### What needs to be done
The answer must be every line of the records below that contains the word "reset", copied out.

BEGIN

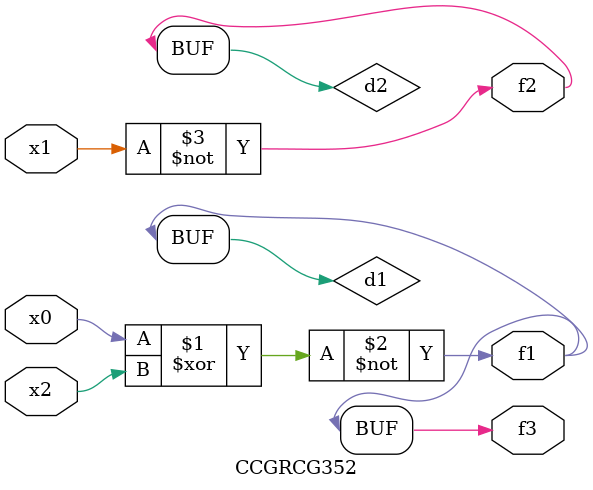
<source format=v>
module CCGRCG352(
	input x0, x1, x2,
	output f1, f2, f3
);

	wire d1, d2, d3;

	xnor (d1, x0, x2);
	nand (d2, x1);
	nor (d3, x1, x2);
	assign f1 = d1;
	assign f2 = d2;
	assign f3 = d1;
endmodule

</source>
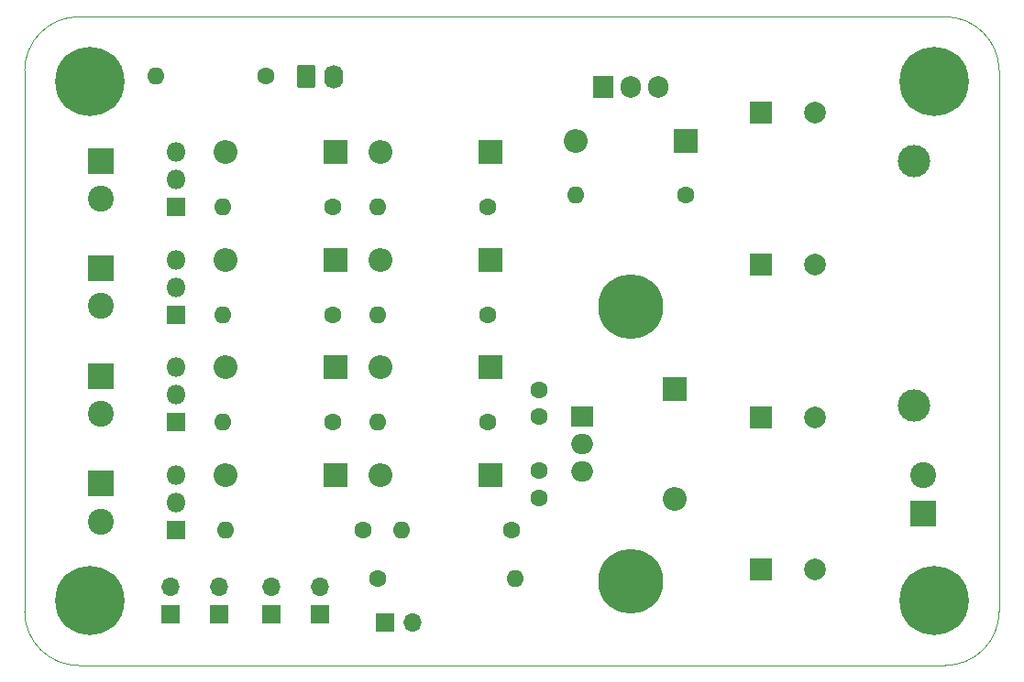
<source format=gbr>
%TF.GenerationSoftware,KiCad,Pcbnew,(5.1.8)-1*%
%TF.CreationDate,2021-02-11T07:27:05+01:00*%
%TF.ProjectId,psu,7073752e-6b69-4636-9164-5f7063625858,rev?*%
%TF.SameCoordinates,Original*%
%TF.FileFunction,Soldermask,Top*%
%TF.FilePolarity,Negative*%
%FSLAX46Y46*%
G04 Gerber Fmt 4.6, Leading zero omitted, Abs format (unit mm)*
G04 Created by KiCad (PCBNEW (5.1.8)-1) date 2021-02-11 07:27:05*
%MOMM*%
%LPD*%
G01*
G04 APERTURE LIST*
%TA.AperFunction,Profile*%
%ADD10C,0.050000*%
%TD*%
%ADD11R,2.000000X2.000000*%
%ADD12C,2.000000*%
%ADD13C,1.600000*%
%ADD14O,2.200000X2.200000*%
%ADD15R,2.200000X2.200000*%
%ADD16O,1.740000X2.190000*%
%ADD17C,3.000000*%
%ADD18R,2.400000X2.400000*%
%ADD19C,2.400000*%
%ADD20R,1.700000X1.700000*%
%ADD21O,1.700000X1.700000*%
%ADD22O,1.800000X1.800000*%
%ADD23R,1.800000X1.800000*%
%ADD24R,1.905000X2.000000*%
%ADD25O,1.905000X2.000000*%
%ADD26O,1.600000X1.600000*%
%ADD27O,2.000000X1.905000*%
%ADD28R,2.000000X1.905000*%
%ADD29C,6.000000*%
%ADD30C,6.400000*%
%ADD31C,0.800000*%
G04 APERTURE END LIST*
D10*
X85000000Y-110000000D02*
G75*
G02*
X80000000Y-105000000I0J5000000D01*
G01*
X170000000Y-105000000D02*
G75*
G02*
X165000000Y-110000000I-5000000J0D01*
G01*
X165000000Y-50000000D02*
G75*
G02*
X170000000Y-55000000I0J-5000000D01*
G01*
X80000000Y-55000000D02*
G75*
G02*
X85000000Y-50000000I5000000J0D01*
G01*
X170000000Y-55000000D02*
X170000000Y-105000000D01*
X85000000Y-110000000D02*
X165000000Y-110000000D01*
X85000000Y-50000000D02*
X165000000Y-50000000D01*
X80000000Y-55000000D02*
X80000000Y-105000000D01*
D11*
%TO.C,C1*%
X148000000Y-58850000D03*
D12*
X153000000Y-58850000D03*
%TD*%
D11*
%TO.C,C2*%
X148000000Y-72950000D03*
D12*
X153000000Y-72950000D03*
%TD*%
%TO.C,C3*%
X153000000Y-87050000D03*
D11*
X148000000Y-87050000D03*
%TD*%
D12*
%TO.C,C4*%
X153000000Y-101150000D03*
D11*
X148000000Y-101150000D03*
%TD*%
D13*
%TO.C,C5*%
X127500000Y-84500000D03*
X127500000Y-87000000D03*
%TD*%
%TO.C,C6*%
X127500000Y-92000000D03*
X127500000Y-94500000D03*
%TD*%
D14*
%TO.C,D1*%
X98590000Y-92400000D03*
D15*
X108750000Y-92400000D03*
%TD*%
%TO.C,D2*%
X108750000Y-82440000D03*
D14*
X98590000Y-82440000D03*
%TD*%
%TO.C,D3*%
X98590000Y-72480000D03*
D15*
X108750000Y-72480000D03*
%TD*%
%TO.C,D4*%
X108750000Y-62520000D03*
D14*
X98590000Y-62520000D03*
%TD*%
D15*
%TO.C,D5*%
X123034999Y-92400000D03*
D14*
X112874999Y-92400000D03*
%TD*%
D15*
%TO.C,D6*%
X123034999Y-82440000D03*
D14*
X112874999Y-82440000D03*
%TD*%
%TO.C,D7*%
X112874999Y-72480000D03*
D15*
X123034999Y-72480000D03*
%TD*%
D14*
%TO.C,D8*%
X112874999Y-62520000D03*
D15*
X123034999Y-62520000D03*
%TD*%
D14*
%TO.C,D9*%
X140000000Y-94580000D03*
D15*
X140000000Y-84420000D03*
%TD*%
%TO.C,D10*%
G36*
G01*
X105130000Y-56365001D02*
X105130000Y-54674999D01*
G75*
G02*
X105379999Y-54425000I249999J0D01*
G01*
X106620001Y-54425000D01*
G75*
G02*
X106870000Y-54674999I0J-249999D01*
G01*
X106870000Y-56365001D01*
G75*
G02*
X106620001Y-56615000I-249999J0D01*
G01*
X105379999Y-56615000D01*
G75*
G02*
X105130000Y-56365001I0J249999D01*
G01*
G37*
D16*
X108540000Y-55520000D03*
%TD*%
D15*
%TO.C,D11*%
X141080000Y-61500000D03*
D14*
X130920000Y-61500000D03*
%TD*%
D17*
%TO.C,F1*%
X162150000Y-63333333D03*
X162150000Y-85933333D03*
%TD*%
D18*
%TO.C,J1*%
X87000000Y-93190000D03*
D19*
X87000000Y-96690000D03*
%TD*%
%TO.C,J2*%
X87000000Y-86730000D03*
D18*
X87000000Y-83230000D03*
%TD*%
D19*
%TO.C,J3*%
X87000000Y-76770000D03*
D18*
X87000000Y-73270000D03*
%TD*%
%TO.C,J4*%
X87000000Y-63310000D03*
D19*
X87000000Y-66810000D03*
%TD*%
D18*
%TO.C,J5*%
X163000000Y-95916666D03*
D19*
X163000000Y-92416666D03*
%TD*%
D20*
%TO.C,JP1*%
X93500000Y-105275000D03*
D21*
X93500000Y-102735000D03*
%TD*%
%TO.C,JP2*%
X98000000Y-102735000D03*
D20*
X98000000Y-105275000D03*
%TD*%
%TO.C,JP3*%
X102750000Y-105275000D03*
D21*
X102750000Y-102735000D03*
%TD*%
%TO.C,JP4*%
X107250000Y-102735000D03*
D20*
X107250000Y-105275000D03*
%TD*%
%TO.C,JP5*%
X113324999Y-106000000D03*
D21*
X115864999Y-106000000D03*
%TD*%
D22*
%TO.C,Q1*%
X94000000Y-92400000D03*
X94000000Y-94940000D03*
D23*
X94000000Y-97480000D03*
%TD*%
%TO.C,Q2*%
X94000000Y-87520000D03*
D22*
X94000000Y-84980000D03*
X94000000Y-82440000D03*
%TD*%
%TO.C,Q3*%
X94000000Y-72480000D03*
X94000000Y-75020000D03*
D23*
X94000000Y-77560000D03*
%TD*%
%TO.C,Q4*%
X94000000Y-67600000D03*
D22*
X94000000Y-65060000D03*
X94000000Y-62520000D03*
%TD*%
D24*
%TO.C,Q5*%
X133460000Y-56500000D03*
D25*
X136000000Y-56500000D03*
X138540000Y-56500000D03*
%TD*%
D26*
%TO.C,R2*%
X114840000Y-97480000D03*
D13*
X125000000Y-97480000D03*
%TD*%
%TO.C,R3*%
X122734999Y-87520000D03*
D26*
X112574999Y-87520000D03*
%TD*%
D13*
%TO.C,R4*%
X122734999Y-77560000D03*
D26*
X112574999Y-77560000D03*
%TD*%
D13*
%TO.C,R5*%
X122734999Y-67600000D03*
D26*
X112574999Y-67600000D03*
%TD*%
%TO.C,R7*%
X98290000Y-87520000D03*
D13*
X108450000Y-87520000D03*
%TD*%
D26*
%TO.C,R8*%
X98290000Y-77560000D03*
D13*
X108450000Y-77560000D03*
%TD*%
D26*
%TO.C,R9*%
X98290000Y-67600000D03*
D13*
X108450000Y-67600000D03*
%TD*%
D26*
%TO.C,R10*%
X130920000Y-66500000D03*
D13*
X141080000Y-66500000D03*
%TD*%
%TO.C,R11*%
X102250000Y-55500000D03*
D26*
X92090000Y-55500000D03*
%TD*%
D27*
%TO.C,U1*%
X131500000Y-92040000D03*
X131500000Y-89500000D03*
D28*
X131500000Y-86960000D03*
%TD*%
D29*
%TO.C,HS1*%
X136000000Y-76800000D03*
X136000000Y-102200000D03*
%TD*%
D30*
%TO.C,H1*%
X86000000Y-56000000D03*
D31*
X88400000Y-56000000D03*
X87697056Y-57697056D03*
X86000000Y-58400000D03*
X84302944Y-57697056D03*
X83600000Y-56000000D03*
X84302944Y-54302944D03*
X86000000Y-53600000D03*
X87697056Y-54302944D03*
%TD*%
%TO.C,H2*%
X165697056Y-54302944D03*
X164000000Y-53600000D03*
X162302944Y-54302944D03*
X161600000Y-56000000D03*
X162302944Y-57697056D03*
X164000000Y-58400000D03*
X165697056Y-57697056D03*
X166400000Y-56000000D03*
D30*
X164000000Y-56000000D03*
%TD*%
%TO.C,H3*%
X164000000Y-104000000D03*
D31*
X166400000Y-104000000D03*
X165697056Y-105697056D03*
X164000000Y-106400000D03*
X162302944Y-105697056D03*
X161600000Y-104000000D03*
X162302944Y-102302944D03*
X164000000Y-101600000D03*
X165697056Y-102302944D03*
%TD*%
%TO.C,H4*%
X87697056Y-102302944D03*
X86000000Y-101600000D03*
X84302944Y-102302944D03*
X83600000Y-104000000D03*
X84302944Y-105697056D03*
X86000000Y-106400000D03*
X87697056Y-105697056D03*
X88400000Y-104000000D03*
D30*
X86000000Y-104000000D03*
%TD*%
D13*
%TO.C,R1*%
X112574999Y-102000000D03*
D26*
X125274999Y-102000000D03*
%TD*%
%TO.C,R6*%
X98590000Y-97480000D03*
D13*
X111290000Y-97480000D03*
%TD*%
M02*

</source>
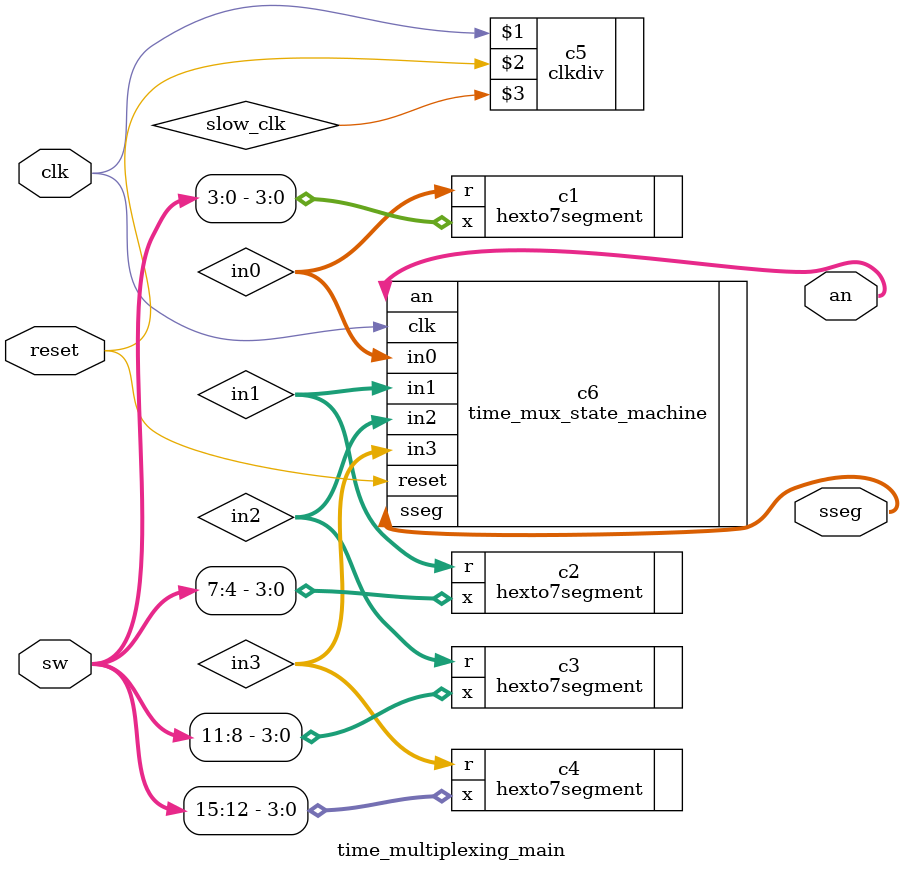
<source format=v>
`timescale 1ns / 1ps

module time_multiplexing_main(
    input clk, 
    input reset, 
    input [15:0] sw,
    output [3:0] an,
    output [6:0] sseg
);

wire [6:0] in0, in1, in2, in3;
wire slow_clk;

//Module instantiation of hexto7segment decoder
hexto7segment c1 (.x(sw[3:0]), .r(in0)); 
hexto7segment c2 (.x(sw[7:4]), .r(in1)); 
hexto7segment c3 (.x(sw[11:8]), .r(in2)); 
hexto7segment c4 (.x(sw[15:12]), .r(in3));

//Module instantiaion of the clock divider
clkdiv c5 (clk, reset, slow_clk); 

//Module instantiaion of the multiplexer
time_mux_state_machine c6(
    .clk (clk), 
    .reset (reset), 
    .in0 (in0), 
    .in1 (in1), 
    .in2 (in2), 
    .in3 (in3), 
    .an (an), 
    .sseg (sseg)
);
endmodule
</source>
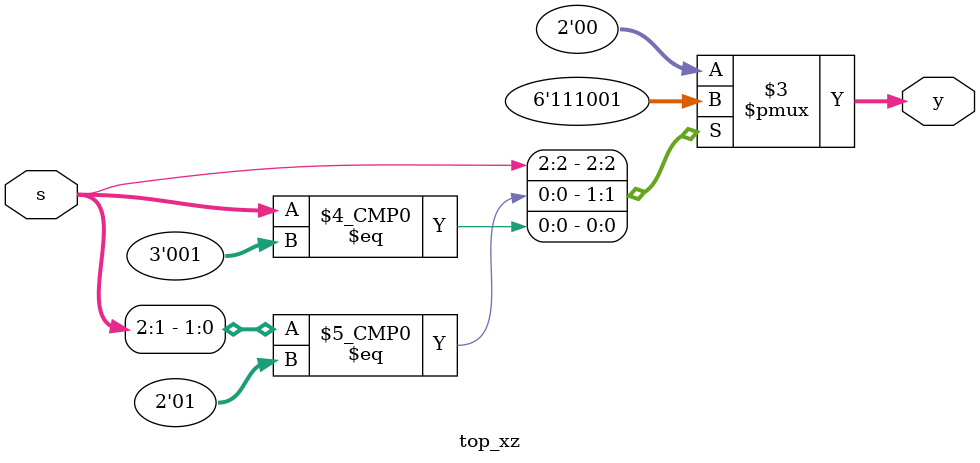
<source format=sv>
module top_za(input logic [2:0] s, output logic [1:0] y); // verilog_lint: waive module-filename
always_comb
 casez (s)
  3'b1?? : y = 2'b11;
  3'b01? : y = 2'b10;
  3'b001 : y = 2'b01;
  default : y= 2'b00;
 endcase
endmodule

module top_zz(input logic [2:0] s, output logic [1:0] y); // verilog_lint: waive module-filename
always_comb
 casez (s)
  3'b1zz : y = 2'b11;
  3'b01z : y = 2'b10;
  3'b001 : y = 2'b01;
  default : y= 2'b00;
 endcase
endmodule

module top_zx(input logic [2:0] s, output logic [1:0] y); // verilog_lint: waive module-filename
always_comb
 casez (s)
  3'b1xx : y = 2'b11;
  3'b01x : y = 2'b10;
  3'b001 : y = 2'b01;
  default : y= 2'b00;
 endcase
endmodule

module top_xa(input logic [2:0] s, output logic [1:0] y); // verilog_lint: waive module-filename
always_comb
 casex (s)
  3'b1?? : y = 2'b11;
  3'b01? : y = 2'b10;
  3'b001 : y = 2'b01;
  default : y= 2'b00;
 endcase
endmodule

module top_xx(input logic [2:0] s, output logic [1:0] y); // verilog_lint: waive module-filename
always_comb
 casex (s)
  3'b1xx : y = 2'b11;
  3'b01x : y = 2'b10;
  3'b001 : y = 2'b01;
  default : y= 2'b00;
 endcase
endmodule

module top_xz(input logic [2:0] s, output logic [1:0] y); // verilog_lint: waive module-filename
always_comb
 casex (s)
  3'b1zz : y = 2'b11;
  3'b01z : y = 2'b10;
  3'b001 : y = 2'b01;
  default : y= 2'b00;
 endcase
endmodule

</source>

END

### Response
    input reset, 
clkdiv c5 (clk, reset, slow_clk); 
    .reset (reset), 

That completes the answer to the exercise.